Managing ADHD In Children 5-11 Years
If your child has ADHD, you’ll work with a health professional to develop a behaviour management plan to help your child.
Behaviour management plans usually cover behaviour and other strategies. They include medication if your child needs it.
Looking after yourself is a big part of managing your child’s ADHD.
Worried your child has ADHD: first steps
If you think your child might have attention deficit hyperactivity disorder (ADHD), the first step is to visit your child’s GP or paediatrician for further assessment and diagnosis.
If your child is diagnosed with ADHD, you and your health professional can work together to develop a behaviour management plan.
Behaviour management plans for children with ADHD
Managing attention deficit hyperactivity disorder (ADHD) in children is about first accepting that your child will behave in challenging ways. But a behaviour management plan can make the behaviour easier to handle.
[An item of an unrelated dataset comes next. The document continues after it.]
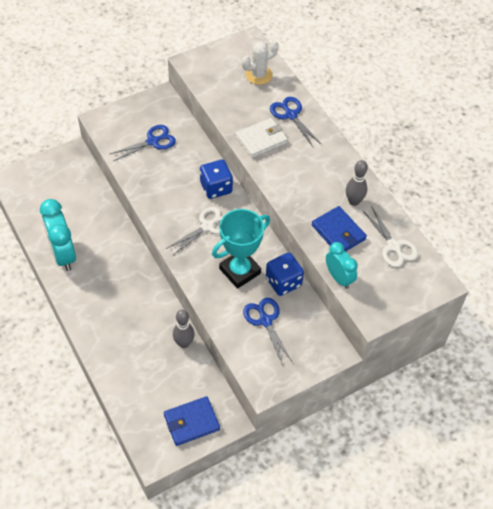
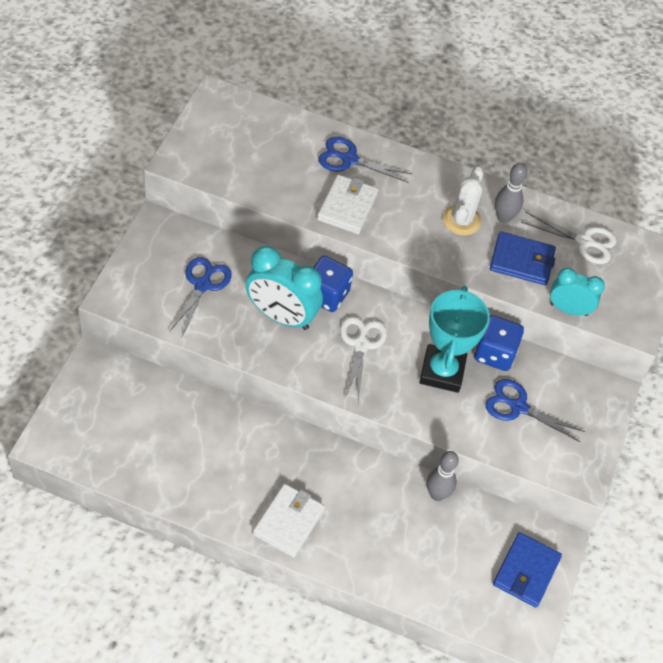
camera: 45 degrees left, 0 degrees up
(63, 254) = (207, 490): turquoise clock -> turquoise clock (281, 316)
(87, 300) = (288, 522): none -> white wallet
(258, 75) = (269, 132): white cactus -> white cactus (461, 220)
A behaviour management plan guides your child towards appropriate behaviour with:
strategies to encourage good behaviour
social skills to help your child get along with others
strategies to manage your child’s energy levels and tiredness
strategies to support your child in the classroom
medication, if your child needs it.
The best plans are usually based on sound professional advice that takes into account what suits your child and family. Plans should consider all aspects of your child’s life, including your child’s needs and responsibilities at home, at school and in other social settings.
It’s a good idea to discuss your plan with your child’s family, carers, therapists and teachers. This helps people have realistic expectations of your child’s behaviour. It can also help them understand how best to handle your child’s behaviour. And if they have to give your child medication, they’ll know how much to give and when.
Behaviour strategies to help children with ADHD
Your child’s behaviour management plan will probably include strategies that help your child learn the skills she needs to increase cooperative behaviour and reduce challenging behaviour.
Some simple but effective behaviour strategies might include:
changes to the environment to make it easier for your child to behave well
clear verbal instructions to help your child understand what you want him to do
praise for positive behaviour to encourage your child to keep behaving well
predictable daily routines to help your child at demanding times of the day, like when you’re getting ready for school and work in the morning.